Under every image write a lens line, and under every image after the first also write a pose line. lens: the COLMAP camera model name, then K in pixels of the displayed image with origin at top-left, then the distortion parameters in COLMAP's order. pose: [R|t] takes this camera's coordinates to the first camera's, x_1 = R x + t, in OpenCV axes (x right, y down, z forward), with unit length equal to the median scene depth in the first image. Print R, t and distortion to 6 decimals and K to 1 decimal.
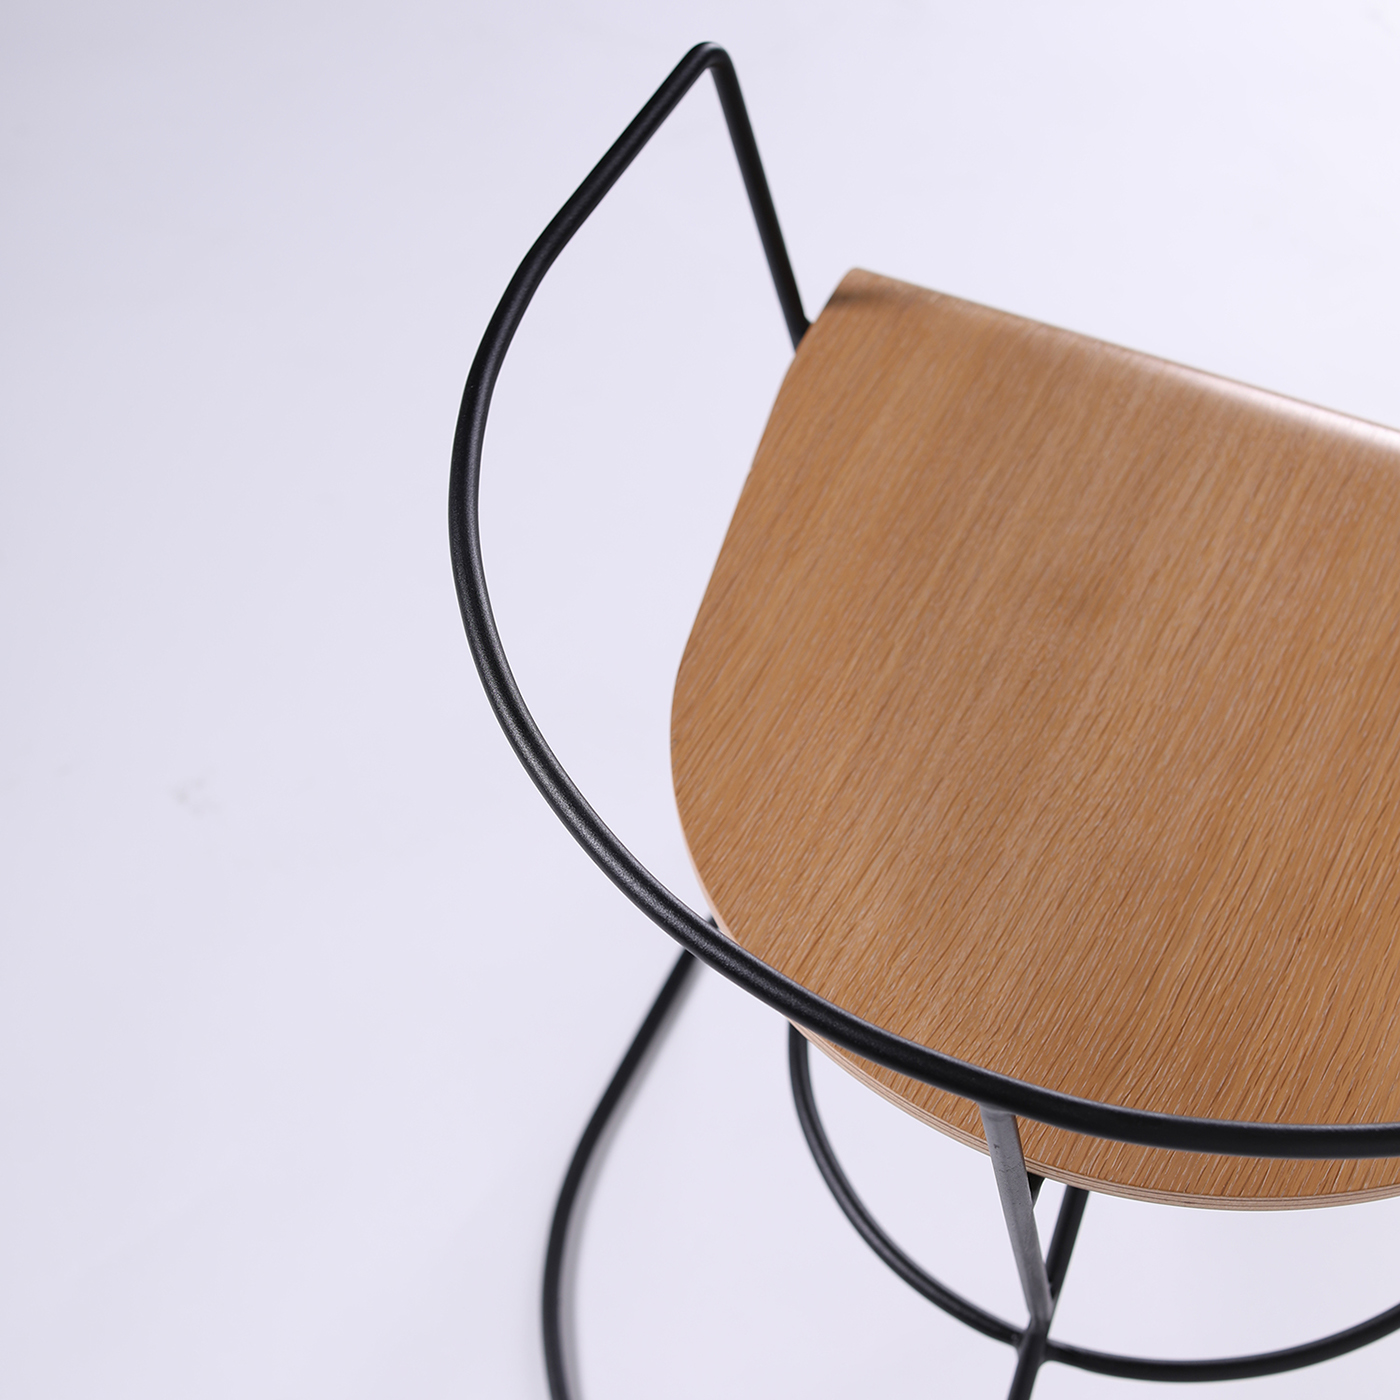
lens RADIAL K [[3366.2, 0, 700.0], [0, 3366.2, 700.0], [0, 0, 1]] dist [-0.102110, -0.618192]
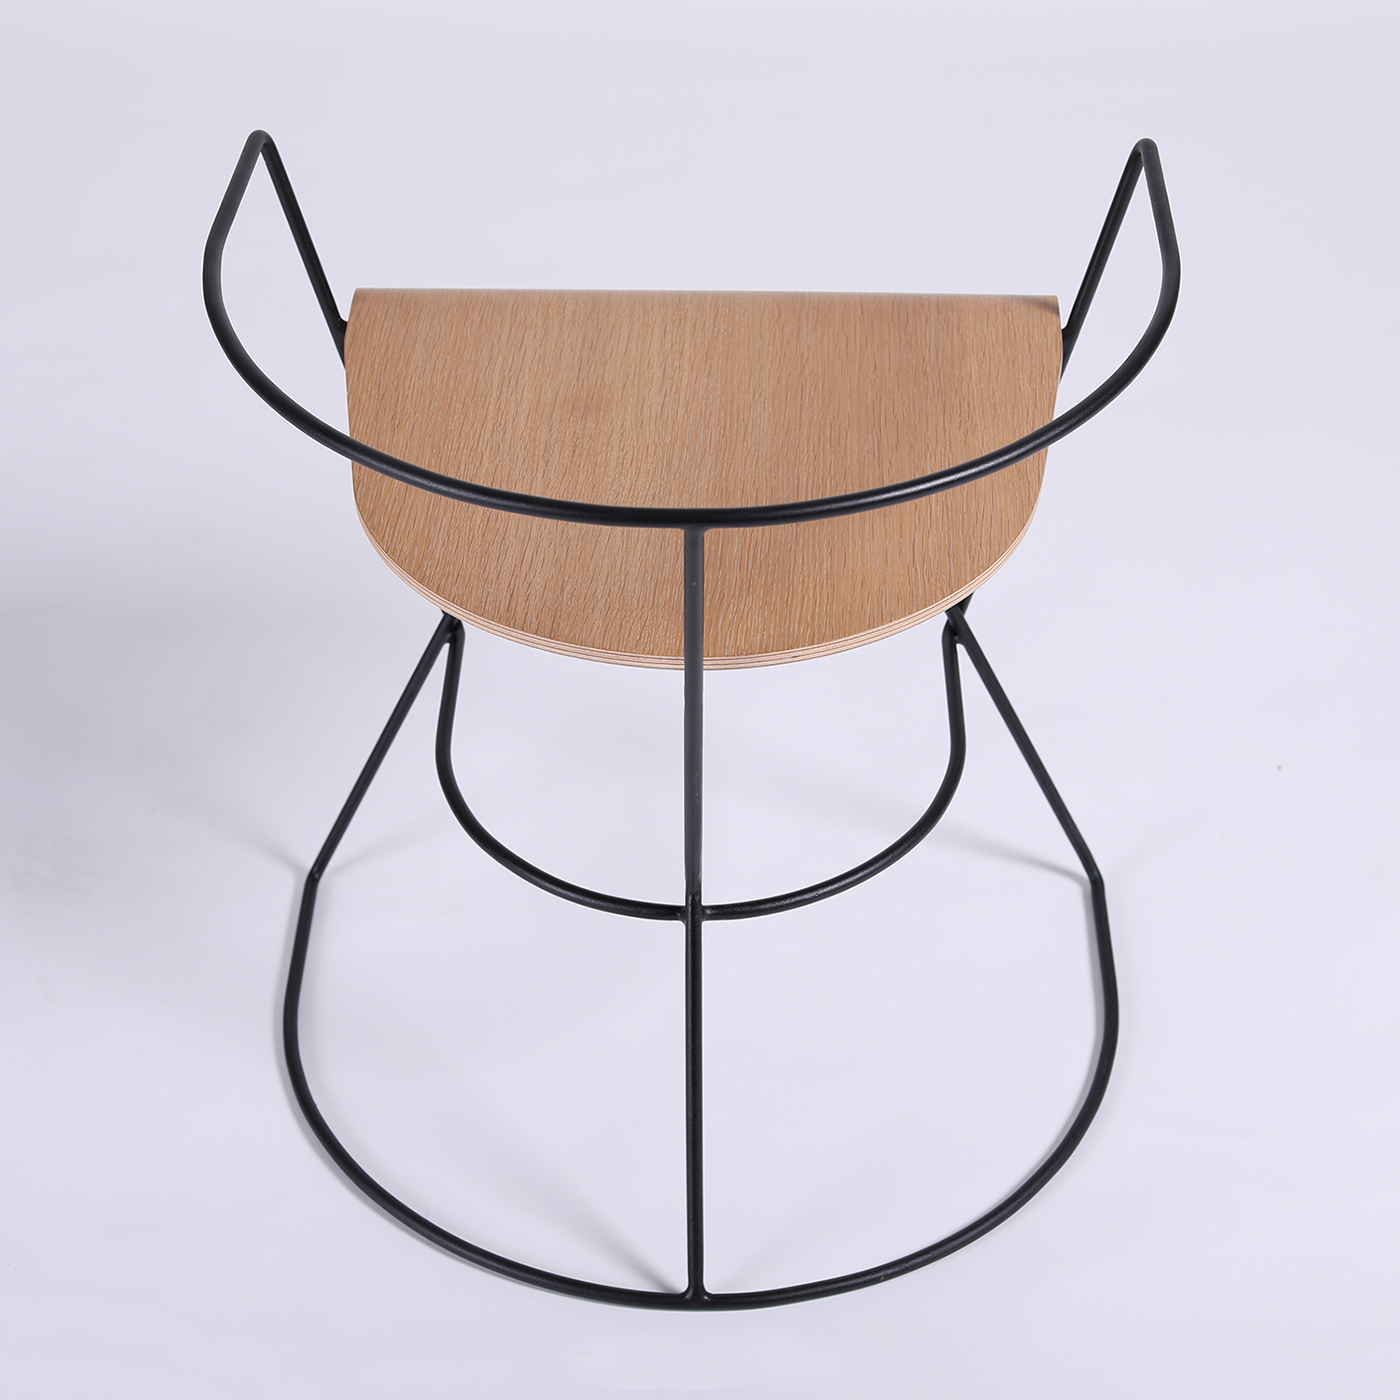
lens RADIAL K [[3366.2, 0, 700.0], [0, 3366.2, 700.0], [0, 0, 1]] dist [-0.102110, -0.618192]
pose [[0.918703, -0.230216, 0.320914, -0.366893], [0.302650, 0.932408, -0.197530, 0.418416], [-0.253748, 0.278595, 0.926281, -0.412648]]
**********
Task details: Print the whole listing again exactly, please. No pictures.

Problem solution:
Under every image write a lens line, and under every image after the first also write a pose line. lens: the COLMAP camera model name, then K in pixels of the displayed image with origin at top-left, then the distortion parameters in COLMAP's order. pose: [R|t] takes this camera's coordinates to the first camera's, x_1 = R x + t, in OpenCV axes (x right, y down, z forward), with unit length equal to the median scene depth in the first image. Print R, t and distortion to 6 decimals and K to 1 decimal.
lens RADIAL K [[3366.2, 0, 700.0], [0, 3366.2, 700.0], [0, 0, 1]] dist [-0.102110, -0.618192]
lens RADIAL K [[3366.2, 0, 700.0], [0, 3366.2, 700.0], [0, 0, 1]] dist [-0.102110, -0.618192]
pose [[0.918703, -0.230216, 0.320914, -0.366893], [0.302650, 0.932408, -0.197530, 0.418416], [-0.253748, 0.278595, 0.926281, -0.412648]]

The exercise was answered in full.